Democrats Bring Coronavirus Relief Package To Screeching Halt, Demand Extension Of Full Unemployment Benefits

Democrat leadership, including Speaker of the House Nancy Pelosi (D-CA) and Senate Minority Leader Chuck Schumer (D-NY), brought momentum on the Republicans’ proposed coronavirus relief package, unveiled Monday, to a screeching halt Tuesday morning, refusing to cooperate or compromise on the bill unless it restores a full $600-per-week supplement unemployment benefit to out-of-work Americans.

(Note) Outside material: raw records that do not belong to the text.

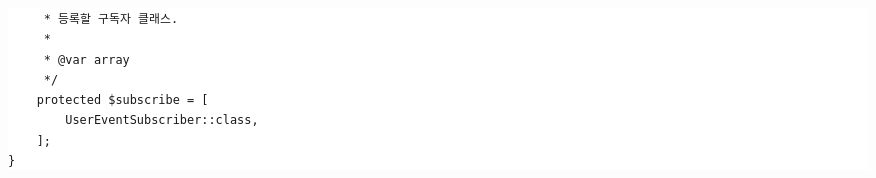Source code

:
 ```
     * 등록할 구독자 클래스.
     *
     * @var array
     */
    protected $subscribe = [
        UserEventSubscriber::class,
    ];
}
```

Republicans have resisted extending the $600-per-week benefit over concerns that the federal supplement is encouraging unemployed individuals to remain unemployed, even as the economy slowly reopens to activity. Instead, the GOP has proposed rolling back the supplement to $200 per week until the next expiration date, sometime in the early fall.

CNBC reports that negotiations on the package began Monday night, and while the White House team — Chief of Staff Mark Meadows and Treasury Secretary Steve Mnuchin — were left hopeful by initial discussions, Democrats took to the airwaves after the meeting to express their concerns with the bill.

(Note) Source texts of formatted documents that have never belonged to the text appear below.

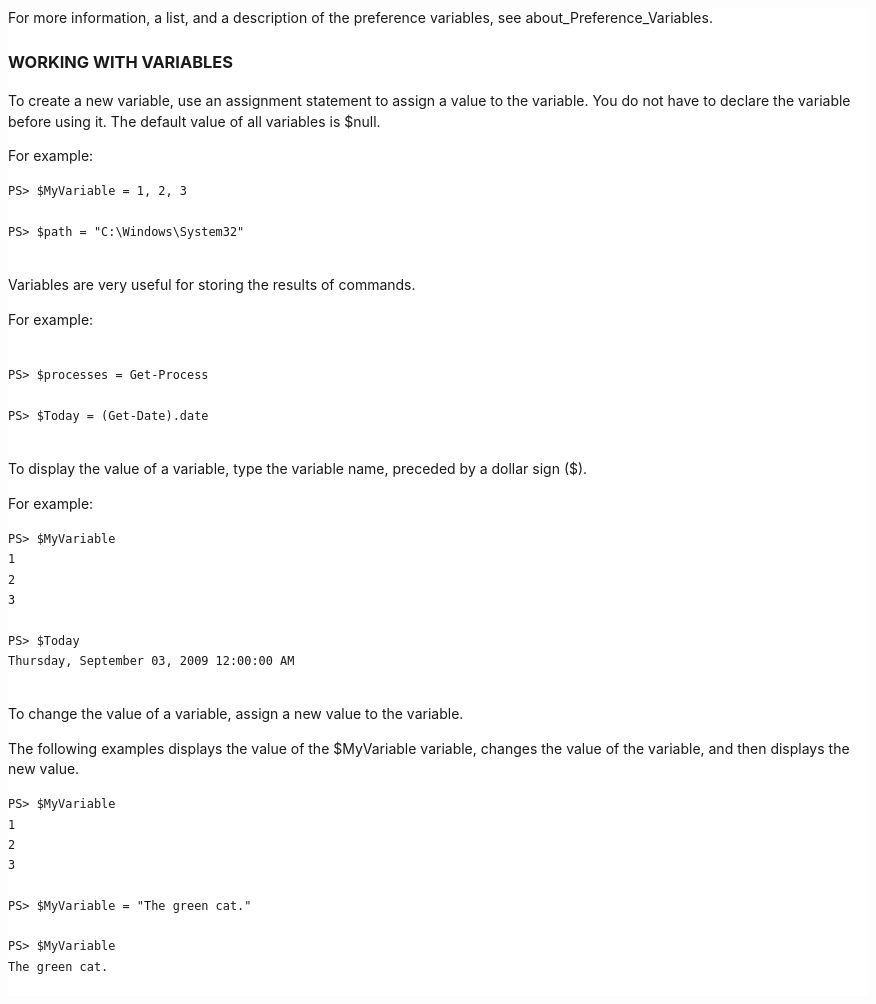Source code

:  For more information, a list, and a description of the preference variables, see about\_Preference\_Variables.  
  
### WORKING WITH VARIABLES  
 To create a new variable, use an assignment statement to assign a value to the variable. You do not have to declare the variable  before using it. The default value of all variables is $null.  
  
 For example:  
  
```  
PS> $MyVariable = 1, 2, 3  
  
PS> $path = "C:\Windows\System32"  
  
```  
  
 Variables are very useful for storing the results of commands.  
  
 For example:  
  
```  
  
PS> $processes = Get-Process           
  
PS> $Today = (Get-Date).date  
  
```  
  
 To display the value of a variable, type the variable name, preceded by a dollar sign \($\).  
  
 For example:  
  
```  
PS> $MyVariable  
1  
2  
3   
  
PS> $Today  
Thursday, September 03, 2009 12:00:00 AM  
  
```  
  
 To change the value of a variable, assign a new value to the variable.  
  
 The following examples displays the value of the $MyVariable variable, changes the value of the variable, and then displays the new value.  
  
```  
PS> $MyVariable  
1  
2  
3  
  
PS> $MyVariable = "The green cat."  
  
PS> $MyVariable  
The green cat.  
  
```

“Unfortunately, we’re pretty far apart right now, although I’m optimistic we could have a good solution at the end,” Schumer said.

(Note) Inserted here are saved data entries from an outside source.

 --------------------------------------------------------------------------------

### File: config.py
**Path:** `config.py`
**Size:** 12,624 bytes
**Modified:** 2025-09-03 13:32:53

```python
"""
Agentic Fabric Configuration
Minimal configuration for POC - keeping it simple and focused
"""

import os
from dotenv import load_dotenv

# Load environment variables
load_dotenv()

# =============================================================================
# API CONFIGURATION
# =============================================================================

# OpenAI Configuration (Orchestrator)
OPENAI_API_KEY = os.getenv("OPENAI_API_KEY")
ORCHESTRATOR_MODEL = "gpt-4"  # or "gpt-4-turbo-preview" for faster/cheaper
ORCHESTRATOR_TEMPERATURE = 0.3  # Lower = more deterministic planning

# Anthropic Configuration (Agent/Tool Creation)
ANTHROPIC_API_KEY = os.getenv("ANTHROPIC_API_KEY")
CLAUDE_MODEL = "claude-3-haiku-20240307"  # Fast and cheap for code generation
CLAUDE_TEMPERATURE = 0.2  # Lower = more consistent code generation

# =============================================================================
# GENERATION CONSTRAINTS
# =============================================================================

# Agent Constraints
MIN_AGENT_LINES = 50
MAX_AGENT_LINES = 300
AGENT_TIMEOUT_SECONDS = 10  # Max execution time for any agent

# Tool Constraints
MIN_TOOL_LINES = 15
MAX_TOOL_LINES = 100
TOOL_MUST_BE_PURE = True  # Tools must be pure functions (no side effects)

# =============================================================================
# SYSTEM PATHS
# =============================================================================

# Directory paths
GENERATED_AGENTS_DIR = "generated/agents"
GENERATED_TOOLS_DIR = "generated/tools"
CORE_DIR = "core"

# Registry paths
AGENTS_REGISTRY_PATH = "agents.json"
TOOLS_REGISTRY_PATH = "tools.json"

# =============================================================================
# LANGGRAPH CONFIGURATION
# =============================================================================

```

“We are somewhat frustrated. We had hoped there would be a bill, and instead, in the Senate they’ve put little pieces here and there and everywhere. It’s pretty clear they don’t have 51 votes in the Senate for a proposal,” Schumer added. “We hope they can get their act together. We very much want to get something done for the needs of the people and the needs of the country.”

Pelosi, for her part, cited reports that the bill allows business owners to take more in select business expenses, including client entertainment, as a tax credit.

“They have something in there like a tax credit for expensive dinners and lunches but no money for food stamps or nutrition assistance,” Pelosi told reporters. “Right now we’re at a time when children are food insecure in our country. People are hungry who never thought they’d go to a food bank.”

“If they’re not even getting to the fundamentals of food and rent and economic survival, they’re not really ready to have a serious negotiation,” she added.

Pelosi passed her own version of a fourth coronavirus stimulus package last month, the HEROES Act, which, in addition to providing an extension for food programs like the Supplemental Nutrition Assistance Program, or SNAP, provides billions for bailing out the United States Postal Service among other handouts. Pelosi’s bill is triple the cost of the Republicans’ legislation, at a stunning $3 trillion.

Regardless of the current disagreements, both sides predict that they will have to come to the bargaining table to pass some sort of coronavirus stimulus package before Congress goes on recess at the end of August — and before the November elections.

“Both sides at the negotiating table realize this bill may be the last major piece of coronavirus relief legislation to pass Congress before the elections, meaning it could play a key role in whether Trump wins reelection or whether Democrats can capture the Senate majority,” the Hill notes.

Negotiations are scheduled to restart on Tuesday afternoon.